[Text-based design files]
———
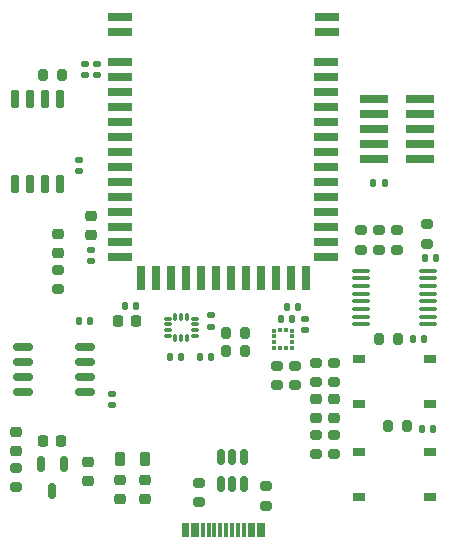
<source format=gbr>
%TF.GenerationSoftware,KiCad,Pcbnew,8.0.0*%
%TF.CreationDate,2024-05-19T21:12:01-04:00*%
%TF.ProjectId,nrf52-module-usb-carrier-hw,6e726635-322d-46d6-9f64-756c652d7573,rev?*%
%TF.SameCoordinates,PX5544200PY68a5100*%
%TF.FileFunction,Paste,Top*%
%TF.FilePolarity,Positive*%
%FSLAX46Y46*%
G04 Gerber Fmt 4.6, Leading zero omitted, Abs format (unit mm)*
G04 Created by KiCad (PCBNEW 8.0.0) date 2024-05-19 21:12:01*
%MOMM*%
%LPD*%
G01*
G04 APERTURE LIST*
G04 Aperture macros list*
%AMRoundRect*
0 Rectangle with rounded corners*
0 $1 Rounding radius*
0 $2 $3 $4 $5 $6 $7 $8 $9 X,Y pos of 4 corners*
0 Add a 4 corners polygon primitive as box body*
4,1,4,$2,$3,$4,$5,$6,$7,$8,$9,$2,$3,0*
0 Add four circle primitives for the rounded corners*
1,1,$1+$1,$2,$3*
1,1,$1+$1,$4,$5*
1,1,$1+$1,$6,$7*
1,1,$1+$1,$8,$9*
0 Add four rect primitives between the rounded corners*
20,1,$1+$1,$2,$3,$4,$5,0*
20,1,$1+$1,$4,$5,$6,$7,0*
20,1,$1+$1,$6,$7,$8,$9,0*
20,1,$1+$1,$8,$9,$2,$3,0*%
G04 Aperture macros list end*
%ADD10R,2.000000X0.800000*%
%ADD11R,0.800000X2.000000*%
%ADD12R,0.300000X1.150000*%
%ADD13RoundRect,0.225000X0.250000X-0.225000X0.250000X0.225000X-0.250000X0.225000X-0.250000X-0.225000X0*%
%ADD14RoundRect,0.200000X-0.200000X-0.275000X0.200000X-0.275000X0.200000X0.275000X-0.200000X0.275000X0*%
%ADD15RoundRect,0.200000X0.275000X-0.200000X0.275000X0.200000X-0.275000X0.200000X-0.275000X-0.200000X0*%
%ADD16RoundRect,0.200000X-0.275000X0.200000X-0.275000X-0.200000X0.275000X-0.200000X0.275000X0.200000X0*%
%ADD17RoundRect,0.225000X-0.250000X0.225000X-0.250000X-0.225000X0.250000X-0.225000X0.250000X0.225000X0*%
%ADD18RoundRect,0.140000X0.170000X-0.140000X0.170000X0.140000X-0.170000X0.140000X-0.170000X-0.140000X0*%
%ADD19RoundRect,0.140000X-0.140000X-0.170000X0.140000X-0.170000X0.140000X0.170000X-0.140000X0.170000X0*%
%ADD20RoundRect,0.150000X-0.150000X0.650000X-0.150000X-0.650000X0.150000X-0.650000X0.150000X0.650000X0*%
%ADD21RoundRect,0.150000X-0.675000X-0.150000X0.675000X-0.150000X0.675000X0.150000X-0.675000X0.150000X0*%
%ADD22R,2.400000X0.740000*%
%ADD23RoundRect,0.218750X-0.256250X0.218750X-0.256250X-0.218750X0.256250X-0.218750X0.256250X0.218750X0*%
%ADD24RoundRect,0.100000X-0.637500X-0.100000X0.637500X-0.100000X0.637500X0.100000X-0.637500X0.100000X0*%
%ADD25RoundRect,0.218750X0.256250X-0.218750X0.256250X0.218750X-0.256250X0.218750X-0.256250X-0.218750X0*%
%ADD26R,1.000000X0.750000*%
%ADD27RoundRect,0.150000X-0.150000X0.512500X-0.150000X-0.512500X0.150000X-0.512500X0.150000X0.512500X0*%
%ADD28RoundRect,0.218750X0.218750X0.381250X-0.218750X0.381250X-0.218750X-0.381250X0.218750X-0.381250X0*%
%ADD29RoundRect,0.135000X-0.135000X-0.185000X0.135000X-0.185000X0.135000X0.185000X-0.135000X0.185000X0*%
%ADD30R,0.375000X0.350000*%
%ADD31R,0.350000X0.375000*%
%ADD32RoundRect,0.140000X-0.170000X0.140000X-0.170000X-0.140000X0.170000X-0.140000X0.170000X0.140000X0*%
%ADD33RoundRect,0.150000X0.150000X-0.512500X0.150000X0.512500X-0.150000X0.512500X-0.150000X-0.512500X0*%
%ADD34RoundRect,0.225000X0.225000X0.250000X-0.225000X0.250000X-0.225000X-0.250000X0.225000X-0.250000X0*%
%ADD35RoundRect,0.225000X-0.225000X-0.250000X0.225000X-0.250000X0.225000X0.250000X-0.225000X0.250000X0*%
%ADD36RoundRect,0.140000X0.140000X0.170000X-0.140000X0.170000X-0.140000X-0.170000X0.140000X-0.170000X0*%
%ADD37RoundRect,0.200000X0.200000X0.275000X-0.200000X0.275000X-0.200000X-0.275000X0.200000X-0.275000X0*%
%ADD38RoundRect,0.135000X0.185000X-0.135000X0.185000X0.135000X-0.185000X0.135000X-0.185000X-0.135000X0*%
%ADD39RoundRect,0.087500X-0.225000X-0.087500X0.225000X-0.087500X0.225000X0.087500X-0.225000X0.087500X0*%
%ADD40RoundRect,0.087500X-0.087500X-0.225000X0.087500X-0.225000X0.087500X0.225000X-0.087500X0.225000X0*%
G04 APERTURE END LIST*
D10*
%TO.C,U4*%
X10300000Y49625000D03*
X10300000Y48355000D03*
X10320000Y45815000D03*
X10320000Y44545000D03*
X10320000Y43275000D03*
X10320000Y42005000D03*
X10320000Y40735000D03*
X10320000Y39465000D03*
X10320000Y38195000D03*
X10320000Y36925000D03*
X10320000Y35655000D03*
X10320000Y34385000D03*
X10320000Y33115000D03*
X10320000Y31845000D03*
X10320000Y30575000D03*
X10320000Y29305000D03*
D11*
X12065000Y27560000D03*
X13335000Y27560000D03*
X14605000Y27560000D03*
X15875000Y27560000D03*
X17145000Y27560000D03*
X18415000Y27560000D03*
X19685000Y27560000D03*
X20955000Y27560000D03*
X22225000Y27560000D03*
X23495000Y27560000D03*
X24765000Y27560000D03*
X26035000Y27560000D03*
D10*
X27780000Y29305000D03*
X27780000Y30575000D03*
X27780000Y31845000D03*
X27780000Y33115000D03*
X27780000Y34385000D03*
X27780000Y35655000D03*
X27780000Y36925000D03*
X27780000Y38195000D03*
X27780000Y39465000D03*
X27780000Y40735000D03*
X27780000Y42005000D03*
X27780000Y43275000D03*
X27780000Y44545000D03*
X27780000Y45815000D03*
X27800000Y48355000D03*
X27800000Y49625000D03*
%TD*%
D12*
%TO.C,J1*%
X15700000Y6210000D03*
X16500000Y6210000D03*
X17800000Y6210000D03*
X18800000Y6210000D03*
X19300000Y6210000D03*
X20300000Y6210000D03*
X21600000Y6210000D03*
X22400000Y6210000D03*
X22100000Y6210000D03*
X21300000Y6210000D03*
X20800000Y6210000D03*
X19800000Y6210000D03*
X18300000Y6210000D03*
X17300000Y6210000D03*
X16800000Y6210000D03*
X16000000Y6210000D03*
%TD*%
D13*
%TO.C,C3*%
X7620000Y10401000D03*
X7620000Y11951000D03*
%TD*%
D14*
%TO.C,R10*%
X19241000Y21336000D03*
X20891000Y21336000D03*
%TD*%
D15*
%TO.C,R8*%
X23622000Y18479000D03*
X23622000Y20129000D03*
%TD*%
D16*
%TO.C,R15*%
X30707000Y31613000D03*
X30707000Y29963000D03*
%TD*%
%TO.C,R12*%
X36322000Y32121000D03*
X36322000Y30471000D03*
%TD*%
D17*
%TO.C,C12*%
X7874000Y32779000D03*
X7874000Y31229000D03*
%TD*%
D18*
%TO.C,C11*%
X7366000Y44732000D03*
X7366000Y45692000D03*
%TD*%
D19*
%TO.C,C20*%
X35080000Y22352000D03*
X36040000Y22352000D03*
%TD*%
D20*
%TO.C,U6*%
X5207000Y42716000D03*
X3937000Y42716000D03*
X2667000Y42716000D03*
X1397000Y42716000D03*
X1397000Y35516000D03*
X2667000Y35516000D03*
X3937000Y35516000D03*
X5207000Y35516000D03*
%TD*%
D14*
%TO.C,R16*%
X32195000Y22352000D03*
X33845000Y22352000D03*
%TD*%
D15*
%TO.C,R9*%
X25146000Y18479000D03*
X25146000Y20129000D03*
%TD*%
D19*
%TO.C,C14*%
X14506000Y20828000D03*
X15466000Y20828000D03*
%TD*%
D16*
%TO.C,R21*%
X28448000Y14287000D03*
X28448000Y12637000D03*
%TD*%
D14*
%TO.C,R17*%
X32957000Y14986000D03*
X34607000Y14986000D03*
%TD*%
D21*
%TO.C,U3*%
X2116000Y21717000D03*
X2116000Y20447000D03*
X2116000Y19177000D03*
X2116000Y17907000D03*
X7366000Y17907000D03*
X7366000Y19177000D03*
X7366000Y20447000D03*
X7366000Y21717000D03*
%TD*%
D22*
%TO.C,J2*%
X31832000Y42672000D03*
X35732000Y42672000D03*
X31832000Y41402000D03*
X35732000Y41402000D03*
X31832000Y40132000D03*
X35732000Y40132000D03*
X31832000Y38862000D03*
X35732000Y38862000D03*
X31832000Y37592000D03*
X35732000Y37592000D03*
%TD*%
D23*
%TO.C,D3*%
X26924000Y17297500D03*
X26924000Y15722500D03*
%TD*%
D19*
%TO.C,C5*%
X7761000Y23876000D03*
X6801000Y23876000D03*
%TD*%
D24*
%TO.C,U8*%
X30665500Y28183000D03*
X30665500Y27533000D03*
X30665500Y26883000D03*
X30665500Y26233000D03*
X30665500Y25583000D03*
X30665500Y24933000D03*
X30665500Y24283000D03*
X30665500Y23633000D03*
X36390500Y23633000D03*
X36390500Y24283000D03*
X36390500Y24933000D03*
X36390500Y25583000D03*
X36390500Y26233000D03*
X36390500Y26883000D03*
X36390500Y27533000D03*
X36390500Y28183000D03*
%TD*%
D25*
%TO.C,D1*%
X1524000Y12948500D03*
X1524000Y14523500D03*
%TD*%
D17*
%TO.C,C1*%
X12446000Y10427000D03*
X12446000Y8877000D03*
%TD*%
D26*
%TO.C,SW2*%
X30528000Y12797000D03*
X36528000Y12797000D03*
X30528000Y9047000D03*
X36528000Y9047000D03*
%TD*%
D27*
%TO.C,U1*%
X5522000Y11805500D03*
X3622000Y11805500D03*
X4572000Y9530500D03*
%TD*%
D28*
%TO.C,FB1*%
X12446000Y12192000D03*
X10321000Y12192000D03*
%TD*%
D29*
%TO.C,R5*%
X31746000Y35560000D03*
X32766000Y35560000D03*
%TD*%
D30*
%TO.C,U7*%
X24892500Y21602000D03*
X24892500Y22102000D03*
X24892500Y22602000D03*
X24892500Y23102000D03*
D31*
X24380000Y23114500D03*
X23880000Y23114500D03*
D30*
X23367500Y23102000D03*
X23367500Y22602000D03*
X23367500Y22102000D03*
X23367500Y21602000D03*
D31*
X23880000Y21589500D03*
X24380000Y21589500D03*
%TD*%
D23*
%TO.C,D4*%
X28448000Y17297500D03*
X28448000Y15722500D03*
%TD*%
D32*
%TO.C,C9*%
X7874000Y29944000D03*
X7874000Y28984000D03*
%TD*%
D18*
%TO.C,C18*%
X25936500Y23130000D03*
X25936500Y24090000D03*
%TD*%
D33*
%TO.C,U2*%
X18864000Y10101000D03*
X19814000Y10101000D03*
X20764000Y10101000D03*
X20764000Y12376000D03*
X19814000Y12376000D03*
X18864000Y12376000D03*
%TD*%
D15*
%TO.C,R4*%
X5080000Y26607000D03*
X5080000Y28257000D03*
%TD*%
D16*
%TO.C,R19*%
X28448000Y20383000D03*
X28448000Y18733000D03*
%TD*%
D18*
%TO.C,C10*%
X8382000Y44732000D03*
X8382000Y45692000D03*
%TD*%
D32*
%TO.C,C6*%
X9652000Y17752000D03*
X9652000Y16792000D03*
%TD*%
D15*
%TO.C,R3*%
X17018000Y8573000D03*
X17018000Y10223000D03*
%TD*%
D16*
%TO.C,R18*%
X26924000Y20383000D03*
X26924000Y18733000D03*
%TD*%
D14*
%TO.C,R6*%
X3747000Y44704000D03*
X5397000Y44704000D03*
%TD*%
D16*
%TO.C,R13*%
X32231000Y31613000D03*
X32231000Y29963000D03*
%TD*%
D19*
%TO.C,C17*%
X25372000Y25134000D03*
X24412000Y25134000D03*
%TD*%
D26*
%TO.C,SW1*%
X30528000Y20671000D03*
X36528000Y20671000D03*
X30528000Y16921000D03*
X36528000Y16921000D03*
%TD*%
D34*
%TO.C,C8*%
X11697000Y23876000D03*
X10147000Y23876000D03*
%TD*%
D17*
%TO.C,C2*%
X10287000Y10427000D03*
X10287000Y8877000D03*
%TD*%
D15*
%TO.C,R1*%
X1524000Y9843000D03*
X1524000Y11493000D03*
%TD*%
D19*
%TO.C,C16*%
X23932500Y24118000D03*
X24892500Y24118000D03*
%TD*%
D18*
%TO.C,C15*%
X6858000Y36604000D03*
X6858000Y37564000D03*
%TD*%
D15*
%TO.C,R2*%
X22671000Y8260000D03*
X22671000Y9910000D03*
%TD*%
D16*
%TO.C,R20*%
X26924000Y14287000D03*
X26924000Y12637000D03*
%TD*%
D35*
%TO.C,C4*%
X3797000Y13716000D03*
X5347000Y13716000D03*
%TD*%
D36*
%TO.C,C7*%
X11656000Y25146000D03*
X10696000Y25146000D03*
%TD*%
D15*
%TO.C,R14*%
X33755000Y29963000D03*
X33755000Y31613000D03*
%TD*%
D37*
%TO.C,R11*%
X20891000Y22860000D03*
X19241000Y22860000D03*
%TD*%
D36*
%TO.C,C13*%
X18006000Y20828000D03*
X17046000Y20828000D03*
%TD*%
D38*
%TO.C,R7*%
X18034000Y23366000D03*
X18034000Y24386000D03*
%TD*%
D36*
%TO.C,C19*%
X37056000Y29264000D03*
X36096000Y29264000D03*
%TD*%
D39*
%TO.C,U5*%
X14331500Y24118000D03*
X14331500Y23618000D03*
X14331500Y23118000D03*
X14331500Y22618000D03*
D40*
X14994000Y22455500D03*
X15494000Y22455500D03*
X15994000Y22455500D03*
D39*
X16656500Y22618000D03*
X16656500Y23118000D03*
X16656500Y23618000D03*
X16656500Y24118000D03*
D40*
X15994000Y24280500D03*
X15494000Y24280500D03*
X14994000Y24280500D03*
%TD*%
D25*
%TO.C,D2*%
X5080000Y29692500D03*
X5080000Y31267500D03*
%TD*%
D19*
%TO.C,C21*%
X35842000Y14732000D03*
X36802000Y14732000D03*
%TD*%
M02*

</source>
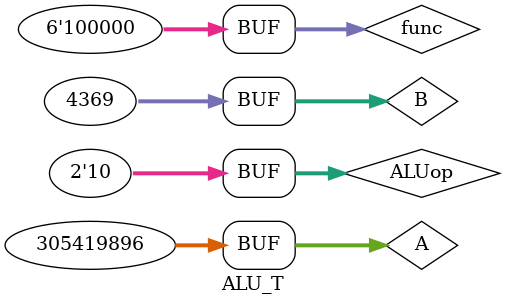
<source format=v>
`timescale 1ns / 1ps


module ALU_T;

	// Inputs
	reg [31:0] A;
	reg [31:0] B;
	reg [5:0] func;
	reg [1:0] ALUop;

	// Outputs
	wire zero;
	wire [31:0] out;

	// Instantiate the Unit Under Test (UUT)
	ALU uut (
		.A(A), 
		.B(B), 
		.func(func), 
		.ALUop(ALUop), 
		.zero(zero), 
		.out(out)
	);

	initial begin
		// Initialize Inputs
		A = 32'h12345678;
		B = 32'h00001111;
		func = 6'b100000;
		ALUop = 2'b10;

		// Wait 100 ns for global reset to finish
		#100;
        
		// Add stimulus here

	end
      
endmodule


</source>
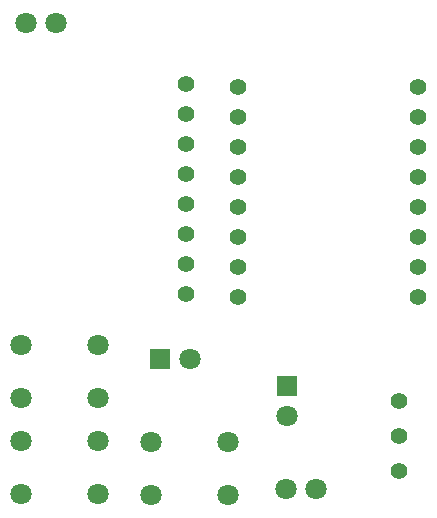
<source format=gbr>
%TF.GenerationSoftware,KiCad,Pcbnew,9.0.4+1*%
%TF.CreationDate,2025-09-23T18:14:49+02:00*%
%TF.ProjectId,PCB,5043422e-6b69-4636-9164-5f7063625858,rev?*%
%TF.SameCoordinates,Original*%
%TF.FileFunction,Soldermask,Top*%
%TF.FilePolarity,Negative*%
%FSLAX46Y46*%
G04 Gerber Fmt 4.6, Leading zero omitted, Abs format (unit mm)*
G04 Created by KiCad (PCBNEW 9.0.4+1) date 2025-09-23 18:14:49*
%MOMM*%
%LPD*%
G01*
G04 APERTURE LIST*
%ADD10C,1.800000*%
%ADD11C,1.400000*%
%ADD12R,1.800000X1.800000*%
G04 APERTURE END LIST*
D10*
%TO.C,J1*%
X-209540000Y12500000D03*
X-207000000Y12500000D03*
%TD*%
%TO.C,J2*%
X-187540000Y-27000000D03*
X-185000000Y-27000000D03*
%TD*%
D11*
%TO.C,U1*%
X-176385000Y-10755000D03*
X-176385000Y-8215000D03*
X-176385000Y-5675000D03*
X-176385000Y-3135000D03*
X-176385000Y1945000D03*
X-176385000Y-595000D03*
X-191625000Y7025000D03*
X-176385000Y7025000D03*
X-191625000Y4485000D03*
X-191625000Y1945000D03*
X-191625000Y-595000D03*
X-191625000Y-3135000D03*
X-191625000Y-5675000D03*
X-191625000Y-8215000D03*
X-191625000Y-10755000D03*
X-176385000Y4485000D03*
%TD*%
%TO.C,SW4*%
X-178000000Y-19500000D03*
X-178000000Y-22500000D03*
X-178000000Y-25500000D03*
%TD*%
D10*
%TO.C,SW2*%
X-203500000Y-22900000D03*
X-210000000Y-22900000D03*
X-210000000Y-27400000D03*
X-203500000Y-27400000D03*
%TD*%
D11*
%TO.C,U2*%
X-196000000Y-10500000D03*
X-196000000Y-7960000D03*
X-196000000Y-5420000D03*
X-196000000Y-2880000D03*
X-196000000Y-340000D03*
X-196000000Y2200000D03*
X-196000000Y4740000D03*
X-196000000Y7280000D03*
%TD*%
D10*
%TO.C,SW3*%
X-192500000Y-23000000D03*
X-199000000Y-23000000D03*
X-199000000Y-27500000D03*
X-192500000Y-27500000D03*
%TD*%
D12*
%TO.C,D1*%
X-198270000Y-16000000D03*
D10*
X-195730000Y-16000000D03*
%TD*%
D12*
%TO.C,D2*%
X-187500000Y-18230000D03*
D10*
X-187500000Y-20770000D03*
%TD*%
%TO.C,SW1*%
X-203500000Y-14800000D03*
X-210000000Y-14800000D03*
X-210000000Y-19300000D03*
X-203500000Y-19300000D03*
%TD*%
M02*

</source>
———
**EXERCISE OBJECTIVE:**
Reproduce every line in the records above that contains the word "FileFunction".

**WRITTEN SOLUTION:**
%TF.FileFunction,Paste,Top*%
%TF.FileFunction,Soldermask,Top*%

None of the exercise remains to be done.